Of course, as a dyed in the wool Service Manager, the articulation of the desire to root out technical debt at source is music to my ears, but I know how difficult a sell it can be to turn customer’s heads to the idea of a Technical Investment Vehicle. If winning them over is a ‘closed door’, collaboration and DevOps is the key.

Dev need not invest time into finding out what the tech debt is, where it’s impacting us and who is affected, IT Service Operations is doing this everyday with Incident Management, often at considerable cost. The lynch pin for this situation is Problem Management. PM will seek to understand the impact, urgency and cost of all of these separate incidents then trend and aggregate them into a case for remediation and eradication. Its raison d’etre is to convince stakeholders which bits of technical debt are becoming too costly and which, in the grand scheme of things are ok to sit on for now.

With the rigour and authoritative, evidence based cases brought by Problem Management, Dev has compelling user stories all wrapped up and the sell should be much softer.

All well and good talking about it, and hopefully I have described it simply enough, but how does this work in practice in a DevOps environment. I would suggest 2 things which I have employed to great effect with several teams I’ve coached.

1. Agree a proportion of effort or class of service, between the Dev and Ops teams, for these Problem stories and make the cards conspicuous. In one organisation we agreed 1 in 5 cards played would be a Problem/Tech Debt. The Dev stories were on the usual white cards, somehow we found rainbow coloured cards for the Problem cards, boy, did they stand out.

2. If you have not already, implement the same visual way of working your Dev teams use for your Problem Management team. Get them a board. Tech Debt needs to be conspicuous, everywhere.
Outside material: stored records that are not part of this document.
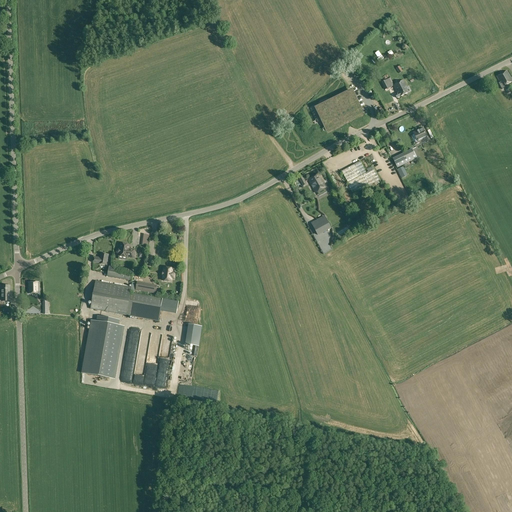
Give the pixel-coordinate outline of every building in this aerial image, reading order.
[(389,36),(394,43),(397,40),(393,34),(389,36)] [(503,88),(505,87),(505,86),(511,81),(511,79),(507,71),(497,77),(500,83),(499,83),(502,90),(504,89),(503,88)] [(389,87),(394,85),(390,78),(381,83),(385,90),(389,88),(389,87)] [(396,92),(397,91),(398,93),(395,95),(397,98),(408,92),(406,87),(403,81),(393,86),(396,92)] [(316,109),(326,130),(347,120),(363,112),(353,91),(330,103),(321,107),(316,109)] [(418,142),(427,138),(423,130),(422,128),(418,129),(419,130),(413,133),(418,142)] [(412,149),(393,159),(397,168),(417,158),(412,149)] [(341,171),(348,185),(347,186),(346,187),(346,188),(347,189),(348,190),(349,190),(351,190),(353,195),(380,180),(372,167),(367,169),(368,172),(366,173),(360,161),(341,171)] [(315,193),(326,187),(319,174),(308,180),(315,193)] [(311,224),(318,235),(331,228),(325,217),(311,224)] [(128,250),(128,245),(120,244),(120,249),(118,249),(116,250),(116,252),(117,254),(119,254),(118,256),(126,257),(133,258),(134,250),(130,249),(129,250),(128,250)] [(106,265),(108,255),(100,254),(99,259),(94,258),(93,263),(106,265)] [(134,271),(109,266),(107,277),(132,281),(134,271)] [(171,282),(171,278),(174,279),(175,273),(172,273),(173,269),(164,268),(164,272),(163,272),(163,276),(163,280),(171,282)] [(29,293),(39,293),(39,282),(28,282),(29,293)] [(131,288),(96,282),(91,308),(159,321),(160,311),(176,314),(178,301),(130,293),(131,289),(131,288)] [(137,283),(135,289),(155,293),(156,286),(137,283)] [(197,316),(197,306),(187,306),(187,310),(191,310),(191,316),(197,316)] [(92,321),(82,373),(114,379),(124,327),(119,326),(120,320),(97,316),(96,322),(92,321)] [(202,327),(198,326),(189,325),(189,327),(186,344),(199,346),(202,327)] [(153,384),(155,359),(145,358),(143,383),(153,384)]
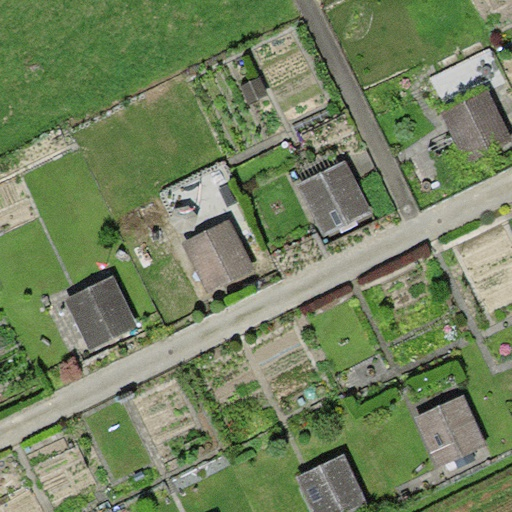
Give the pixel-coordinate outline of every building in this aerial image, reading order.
[(490,92),(443,114),(464,160),(511,138),(490,92)] [(347,159),(298,183),(323,234),(372,210),(347,159)] [(230,220),(183,243),(208,294),(255,271),(230,220)] [(114,275),(66,298),(90,349),(139,326),(114,275)] [(464,393),(414,416),(437,467),(487,444),(464,393)] [(345,453),(296,476),(312,511),(346,511),(368,502),(345,453)]
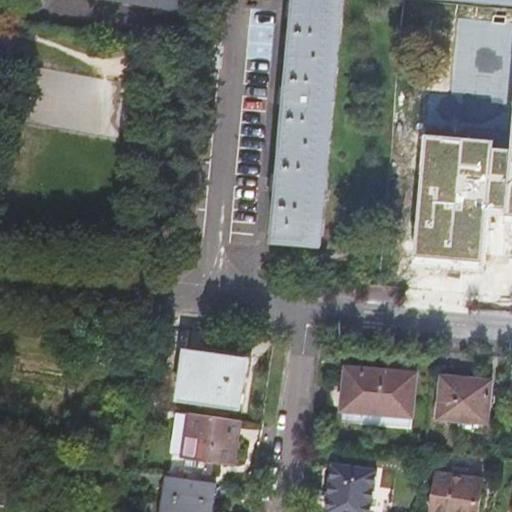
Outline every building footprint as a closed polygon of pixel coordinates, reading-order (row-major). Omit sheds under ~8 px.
[(189,0),(115,0),(187,13),(189,0)] [(348,0),(297,0),(298,5),(289,4),(288,21),(296,22),(289,90),(282,89),(280,106),(288,107),(281,177),(274,177),(272,192),(281,193),(276,242),(326,247),(340,88),(348,0)] [(495,140),(426,137),(419,255),(485,261),(488,210),(503,211),(503,217),(511,217),(511,148),(494,148),(495,140)] [(247,363),(186,354),(180,401),(241,409),(247,363)] [(417,375),(348,369),(344,410),(413,417),(417,375)] [(494,382),(444,378),(439,419),(488,423),(494,382)] [(236,465),(242,422),(190,415),(184,457),(236,465)] [(379,471),(334,466),(327,511),(393,511),(395,495),(376,493),(379,471)] [(141,474),(140,483),(156,485),(157,476),(141,474)] [(479,511),(484,481),(438,474),(431,511),(479,511)] [(208,511),(212,483),(168,477),(164,511),(208,511)]
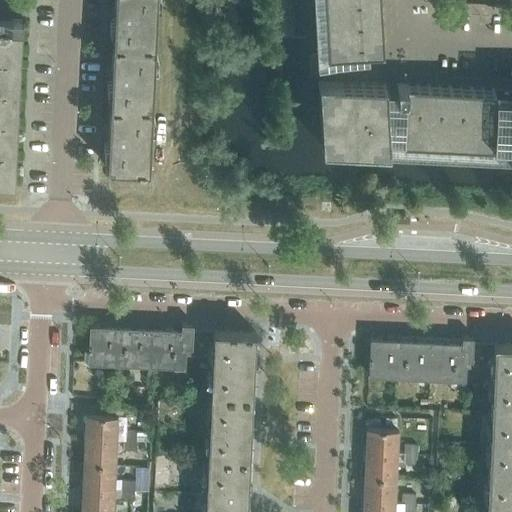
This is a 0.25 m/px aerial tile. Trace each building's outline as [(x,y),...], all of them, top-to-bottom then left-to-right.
[(114,0),(112,43),(154,45),(156,0),(114,0)] [(313,0),(316,57),(383,53),(379,0),(313,0)] [(21,20),(9,19),(8,11),(0,10),(0,184),(14,185),(21,20)] [(112,43),(110,104),(151,106),(154,45),(112,43)] [(511,88),(318,80),(321,147),(511,155),(511,88)] [(110,104),(108,140),(107,167),(137,168),(137,169),(144,169),(144,168),(148,169),(151,106),(110,104)] [(212,356),(213,329),(192,328),(192,323),(181,322),(181,328),(89,323),(87,361),(184,365),(185,355),(212,356)] [(212,356),(210,393),(251,395),(253,369),(257,369),(258,360),(253,359),(255,331),(213,329),(212,356)] [(492,369),(493,343),(472,342),(472,336),(462,336),(461,341),(369,337),(367,374),(464,379),(465,368),(492,369)] [(490,404),(511,405),(511,343),(493,342),(493,343),(492,369),(490,404)] [(250,422),(251,395),(210,393),(207,457),(248,459),(250,432),(254,432),(255,423),(250,422)] [(511,405),(490,404),(487,470),(511,470),(511,405)] [(86,413),(84,438),(115,439),(117,414),(86,413)] [(366,427),(365,452),(396,453),(397,428),(366,427)] [(84,438),(83,462),(114,464),(115,439),(84,438)] [(365,452),(364,476),(395,478),(396,453),(365,452)] [(203,511),(245,511),(246,496),(251,495),(251,486),(247,485),(248,459),(207,457),(203,511)] [(114,464),(83,462),(82,487),(113,488),(114,464)] [(511,511),(511,470),(487,470),(485,511),(511,511)] [(364,476),(363,500),(394,502),(395,478),(364,476)] [(100,511),(112,511),(113,488),(82,487),(81,511),(100,511)] [(363,500),(362,511),(393,511),(394,502),(363,500)]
It represents one of the biggest costs to your IT department and to your business, whatever that might be.

In the organisation where we employed point 1 most effectively a number of very positive things occurred; the Head of IT Ops began to attend all the Dev morning stand ups and Ops team members followed suit as they could see they had a vested interest, a reason and an “in” to those conversations. This germinated a step change in collaborative working; the tech debt reduced, the happiness went up.

In the organisation, a national infrastructure provider based over hundreds of sites throughout the UK, where we employed point 2 most effectively the ensuing transparency around Problem Management brought about a very noticeable cultural shift due to a fortunate set of events. The ITD instigated a series of tours of her estate and upon visiting the IT Operations Centre there were lots of discussions around repeated issues, infrastructure and service constraints and technical debt. Having adopted Kanban a few months earlier the Problem Manager could very quickly describe all the impediments to the work she was undertaking. Having seen the Problem board and attended stand ups every manager within IT Ops was appraised of these problems, how they could/couldn’t help, and how they were being impacted and so the story the group told was with a single voice. The voice was so compelling that the ITD and her assembled team were able to make decisions immediately and long felt issues were dealt with very quickly from that point on. A watershed moment for that organisation. A group ‘elevator pitch’ enabled because everyone concerned in the operation and delivery of IT Service knew what was going on.

With the right approach Problem Management can be a powerful and pivotal process in any DevOps setup.